If it ain't broke, don't fix it, goes the saying. Pre-2020, many people who produce this nation's food might have argued that American agriculture and seafood was anything but broke. On land, the efficient American farmer grows more calories per person than just about any farmer anywhere on earth. U.S. farmers crank out more corn and beef than any nation in the world, are the number two producer of soybeans and in the top four nations for overall tonnage of wheat, pork, and chicken.

At sea, they're no slouches either. The U.S. harvests 8 billion pounds of wild fish and shellfish yearly, putting it in a not-too-shabby 4th place globally. All this despite an aging agricultural and fishery workforce that has been losing labor to retirement year after year.

But in 2020, business-as-usual became unusual business. Trade disputes and COVID-driven disruption of international markets flattened sales of core U.S. commodities. This flattening came at a time when corn and soy prices had already dropped sharply off their 2010s highs. Today, American farmers get about half of what they got for a bushel of corn or beans as a decade ago.

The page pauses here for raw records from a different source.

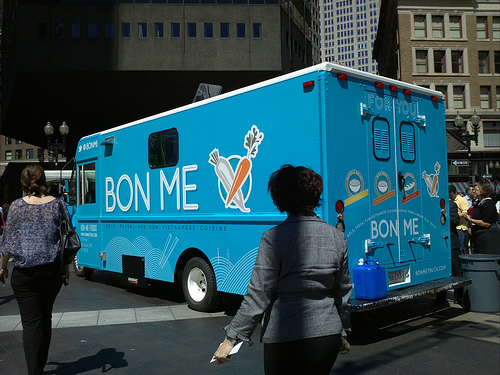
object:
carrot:
[226, 124, 264, 211]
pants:
[10, 258, 65, 373]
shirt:
[221, 212, 351, 344]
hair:
[265, 163, 327, 214]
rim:
[187, 267, 208, 303]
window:
[147, 126, 179, 169]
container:
[353, 256, 388, 300]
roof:
[102, 60, 447, 135]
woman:
[214, 164, 353, 375]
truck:
[57, 60, 473, 330]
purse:
[59, 199, 81, 264]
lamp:
[43, 121, 70, 164]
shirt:
[450, 196, 476, 231]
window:
[189, 23, 196, 37]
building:
[1, 5, 323, 72]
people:
[449, 177, 499, 272]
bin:
[458, 251, 499, 316]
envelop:
[209, 338, 244, 363]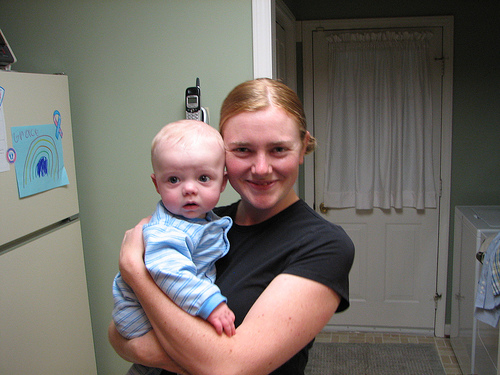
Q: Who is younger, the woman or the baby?
A: The baby is younger than the woman.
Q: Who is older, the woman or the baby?
A: The woman is older than the baby.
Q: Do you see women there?
A: Yes, there is a woman.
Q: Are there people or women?
A: Yes, there is a woman.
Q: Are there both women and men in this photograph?
A: No, there is a woman but no men.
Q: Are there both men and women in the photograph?
A: No, there is a woman but no men.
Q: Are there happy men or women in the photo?
A: Yes, there is a happy woman.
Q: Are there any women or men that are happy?
A: Yes, the woman is happy.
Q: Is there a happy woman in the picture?
A: Yes, there is a happy woman.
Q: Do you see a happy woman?
A: Yes, there is a happy woman.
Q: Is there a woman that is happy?
A: Yes, there is a woman that is happy.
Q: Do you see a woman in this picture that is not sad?
A: Yes, there is a happy woman.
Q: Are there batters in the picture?
A: No, there are no batters.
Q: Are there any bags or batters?
A: No, there are no batters or bags.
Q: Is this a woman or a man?
A: This is a woman.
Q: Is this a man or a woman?
A: This is a woman.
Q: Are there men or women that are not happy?
A: No, there is a woman but she is happy.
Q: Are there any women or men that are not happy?
A: No, there is a woman but she is happy.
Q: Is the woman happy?
A: Yes, the woman is happy.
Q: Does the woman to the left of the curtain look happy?
A: Yes, the woman is happy.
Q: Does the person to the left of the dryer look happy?
A: Yes, the woman is happy.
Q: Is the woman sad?
A: No, the woman is happy.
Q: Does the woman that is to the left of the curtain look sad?
A: No, the woman is happy.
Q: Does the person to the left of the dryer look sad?
A: No, the woman is happy.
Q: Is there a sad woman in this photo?
A: No, there is a woman but she is happy.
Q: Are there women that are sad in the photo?
A: No, there is a woman but she is happy.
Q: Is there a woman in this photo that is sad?
A: No, there is a woman but she is happy.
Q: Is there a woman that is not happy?
A: No, there is a woman but she is happy.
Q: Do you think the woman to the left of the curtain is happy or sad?
A: The woman is happy.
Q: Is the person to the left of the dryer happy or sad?
A: The woman is happy.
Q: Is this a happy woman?
A: Yes, this is a happy woman.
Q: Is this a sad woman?
A: No, this is a happy woman.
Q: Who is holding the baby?
A: The woman is holding the baby.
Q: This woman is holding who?
A: The woman is holding the baby.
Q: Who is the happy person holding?
A: The woman is holding the baby.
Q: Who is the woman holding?
A: The woman is holding the baby.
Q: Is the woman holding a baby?
A: Yes, the woman is holding a baby.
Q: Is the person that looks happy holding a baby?
A: Yes, the woman is holding a baby.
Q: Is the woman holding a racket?
A: No, the woman is holding a baby.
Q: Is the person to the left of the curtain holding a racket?
A: No, the woman is holding a baby.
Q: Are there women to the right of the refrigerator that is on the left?
A: Yes, there is a woman to the right of the fridge.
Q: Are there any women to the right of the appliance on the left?
A: Yes, there is a woman to the right of the fridge.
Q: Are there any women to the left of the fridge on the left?
A: No, the woman is to the right of the refrigerator.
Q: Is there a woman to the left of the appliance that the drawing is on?
A: No, the woman is to the right of the refrigerator.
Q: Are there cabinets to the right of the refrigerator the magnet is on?
A: No, there is a woman to the right of the fridge.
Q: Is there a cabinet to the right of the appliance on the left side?
A: No, there is a woman to the right of the fridge.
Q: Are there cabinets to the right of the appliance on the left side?
A: No, there is a woman to the right of the fridge.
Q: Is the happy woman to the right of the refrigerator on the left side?
A: Yes, the woman is to the right of the fridge.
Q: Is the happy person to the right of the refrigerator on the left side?
A: Yes, the woman is to the right of the fridge.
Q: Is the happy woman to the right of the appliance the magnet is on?
A: Yes, the woman is to the right of the fridge.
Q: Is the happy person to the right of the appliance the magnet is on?
A: Yes, the woman is to the right of the fridge.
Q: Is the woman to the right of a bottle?
A: No, the woman is to the right of the fridge.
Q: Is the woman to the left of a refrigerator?
A: No, the woman is to the right of a refrigerator.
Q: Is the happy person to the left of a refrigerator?
A: No, the woman is to the right of a refrigerator.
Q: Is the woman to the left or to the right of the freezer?
A: The woman is to the right of the freezer.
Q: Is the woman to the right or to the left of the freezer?
A: The woman is to the right of the freezer.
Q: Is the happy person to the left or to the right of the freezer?
A: The woman is to the right of the freezer.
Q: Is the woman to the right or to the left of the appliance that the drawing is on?
A: The woman is to the right of the freezer.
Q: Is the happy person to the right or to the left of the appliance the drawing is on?
A: The woman is to the right of the freezer.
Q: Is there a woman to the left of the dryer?
A: Yes, there is a woman to the left of the dryer.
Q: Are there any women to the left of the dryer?
A: Yes, there is a woman to the left of the dryer.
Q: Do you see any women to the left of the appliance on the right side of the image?
A: Yes, there is a woman to the left of the dryer.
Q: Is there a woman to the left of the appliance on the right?
A: Yes, there is a woman to the left of the dryer.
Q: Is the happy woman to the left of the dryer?
A: Yes, the woman is to the left of the dryer.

At sea, too, a tide of problems washed over American food producers in 2020. About 70% of fish in the United States are sold in restaurants. With those markets effectively shuttered, a major disruption rippled its way backward from diner to dock.

All this while, the conditions to farm and fish got tougher. In the last decade, average temperatures in the country's agricultural heartland rose significantly and precipitation became wild and hard to predict. Meanwhile, at sea, the hypoxia area or "dead zone" in the continental U.S.'s most important fishing grounds in the Gulf of Mexico, at the receiving end of most of the nation's agricultural runoff, grew by more than a third.